Political pundits can now say with confidence that they knew that Liz Truss who won the Conservative Party leadership contest only last month, had to admit that her economic programme failed and she had lost the confidence of the Conservative Party in the House of Commons. The short duration – 44 days – of her prime ministerial term was quite rocky ever since her first finance minister Kwasi Kwarteng presented a budget with its tax cuts, especially for those in the higher income bracket had spooked the British markets, pulling down the British pound to dangerous lows. The reason behind the market panic was the fact that the tax cuts were not backed by any proof of how the government would manage with empty coffers. She was, however, committed to give relief to the people on their energy bills by increasing the subsidy. But again, this promise was not backed by proof of how government intended to fulfil the promise. It looked like that Truss went headlong into the vortex of an economic crisis hoping to come out of it miraculously. It was a gamble and it failed.

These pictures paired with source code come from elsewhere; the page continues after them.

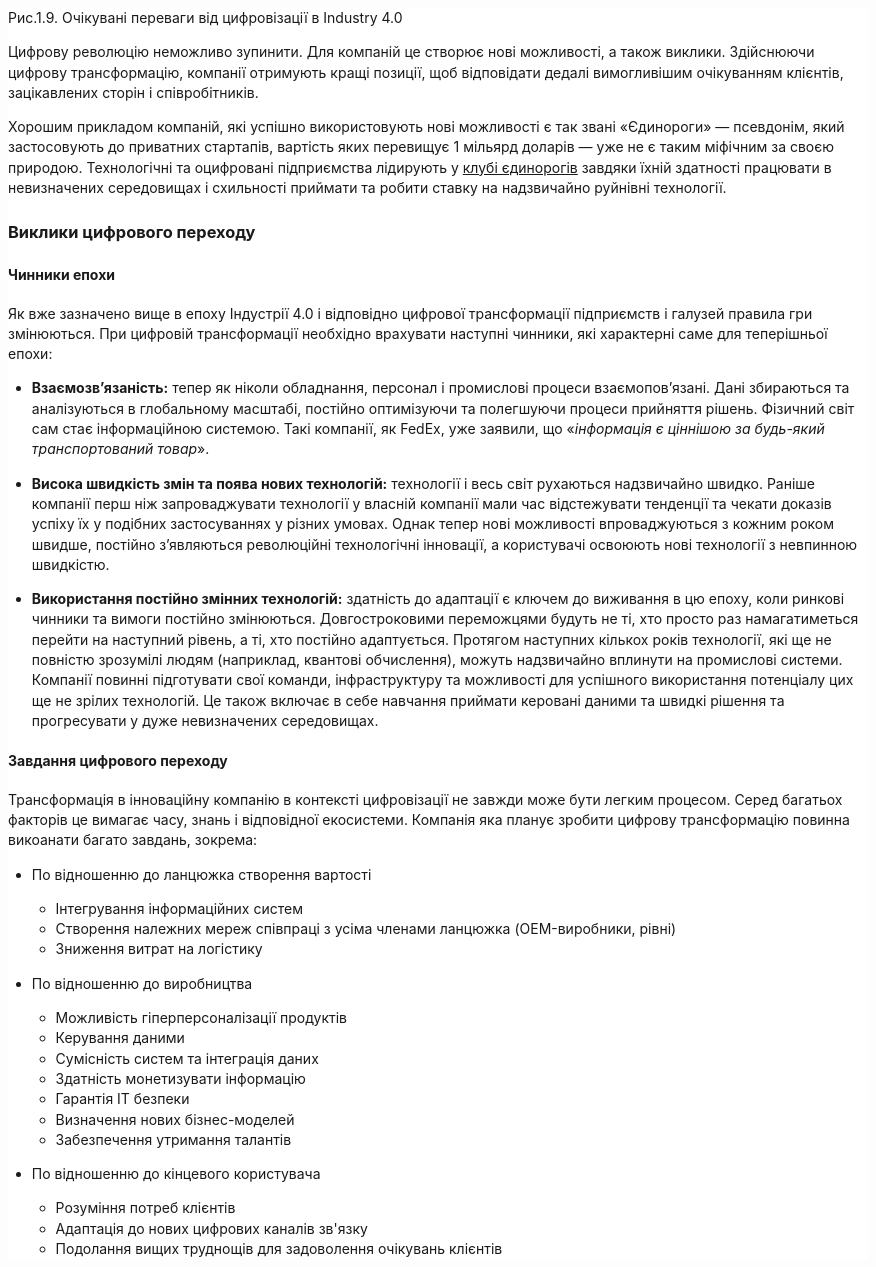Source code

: Рис.1.9. Очікувані переваги від цифровізації в Industry 4.0  

Цифрову революцію неможливо зупинити. Для компаній це створює нові можливості, а також виклики. Здійснюючи цифрову трансформацію, компанії отримують кращі позиції, щоб відповідати дедалі вимогливішим очікуванням клієнтів, зацікавлених сторін і співробітників.

Хорошим прикладом компаній, які успішно використовують нові можливості  є так звані «Єдинороги» — псевдонім, який застосовують до приватних стартапів, вартість яких перевищує 1 мільярд доларів — уже не є таким міфічним за своєю природою. Технологічні та оцифровані підприємства лідирують у [клубі єдинорогів](https://en.wikipedia.org/wiki/List_of_unicorn_startup_companies) завдяки їхній здатності працювати в невизначених середовищах і схильності приймати та робити ставку на надзвичайно руйнівні технології.

### Виклики цифрового переходу

#### Чинники епохи

Як вже зазначено вище в епоху Індустрії 4.0 і відповідно цифрової трансформації підприємств і галузей правила гри змінюються. При цифровій трансформації необхідно врахувати наступні чинники, які характерні саме для теперішньої епохи:  

- **Взаємозв’язаність:** тепер як ніколи обладнання, персонал і промислові процеси взаємопов’язані. Дані збираються та аналізуються в глобальному масштабі, постійно оптимізуючи та полегшуючи процеси прийняття рішень. Фізичний світ сам стає інформаційною системою. Такі компанії, як FedEx, уже заявили, що «*інформація є ціннішою за будь-який транспортований товар*».

- **Висока швидкість змін та поява нових технологій:** технології і весь світ рухаються надзвичайно швидко. Раніше компанії перш ніж запроваджувати технології у власній компанії мали час відстежувати тенденції та чекати доказів успіху їх у подібних застосуваннях у різних умовах. Однак тепер нові можливості впроваджуються з кожним роком швидше, постійно з’являються революційні технологічні інновації, а користувачі освоюють нові технології з невпинною швидкістю.

- **Використання постійно змінних технологій:** здатність до адаптації є ключем до виживання в цю епоху, коли ринкові чинники та вимоги постійно змінюються. Довгостроковими переможцями будуть не ті, хто просто раз намагатиметься перейти на наступний рівень, а ті, хто постійно адаптується. Протягом наступних кількох років технології, які ще не повністю зрозумілі людям (наприклад, квантові обчислення), можуть надзвичайно вплинути на промислові системи. Компанії повинні підготувати свої команди, інфраструктуру та можливості для успішного використання потенціалу цих ще не зрілих технологій. Це також включає в себе навчання приймати керовані даними та швидкі рішення та прогресувати у дуже невизначених середовищах.

#### Завдання цифрового переходу

Трансформація в інноваційну компанію в контексті цифровізації не завжди може бути легким процесом. Серед багатьох факторів це вимагає часу, знань і відповідної екосистеми. Компанія яка планує зробити цифрову трансформацію повинна викоанати багато завдань, зокрема:

- По відношенню до ланцюжка створення вартості 
  - Інтегрування інформаційних систем
  - Створення належних мереж співпраці з усіма членами ланцюжка (OEM-виробники, рівні)
  - Зниження витрат на логістику
- По відношенню до виробництва 

  - Можливість гіперперсоналізації продуктів
  - Керування даними
  - Сумісність систем та інтеграція даних
  - Здатність монетизувати інформацію
  - Гарантія IT безпеки
  - Визначення нових бізнес-моделей
  - Забезпечення утримання талантів
- По відношенню до кінцевого користувача
  - Розуміння потреб клієнтів
  - Адаптація до нових цифрових каналів зв'язку
  - Подолання вищих труднощів для задоволення очікувань клієнтів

It is easy to explain as to why Truss failed to do her job as prime minister and head of government. She seemed too sure that as a self-proclaimed Conservative she knew exactly what is to be to fix the economy. The standard Conservative solution of lowering taxes, especially for those who are rich, is standard laissez faire economics, and the argument is based on the assumption that the big businesses with the money in their pockets because of the tax rebates would spend it on new investments and ventures, create jobs and help the economy grow. But the people most angry with this Conservative abracadabra were the Conservatives themselves. At the Conseravtive Party conference held soon after the Budget was announced, party members went into a paroxysm as it were at what seemed Truss’ irrational exuberance. Unable to face the wrath of fellow-Conservatives who had voted for her weeks before, she sacked her finance minister Kwarteng. She seemed to have believed that she had to serve up Kwarteng as the sacrificial goat as it were to save her job. The replacement of Kwarteng, Jeremy Hunt, a supporter of Rishi Sunak, the finance minister in former prime minister Boris Johnson’s cabinet, had seemed to literally throw Truss to the wolves by his arrogant statements that all that the Truss did was wrong and it had to be scrapped. A man brought in to save the government turned out to be its demolition man.
Truss has not ground to stand on, and it was inevitable that she had to announce her resignation. But she remained forthright and honest. She told Parliament that she made mistakes. Candour and honesty have not really helped her. The fact that she was only too willing to retrace her steps should have saved her from the fall. And Hunt should have remedied the situation and saved the Truss government. It looks like that Hunt came into the government to undermine the Truss government and he did. But then politics is a cruel game. It should not come as a surprise if the British media were to dig up facts to show how Hunt, backed by Sunak, had planned the fall of Truss, and how quickly he succeeded. There is speculation that the contest will be between Sunak and Penny Mordaunt to succeed Truss, and it is not being ruled out that Johnson may contest for the election as leader of the party once again. The Conservative merry-go-round is not amusing either to the people of the United Kingdom or to the Western world facing economic turmoil.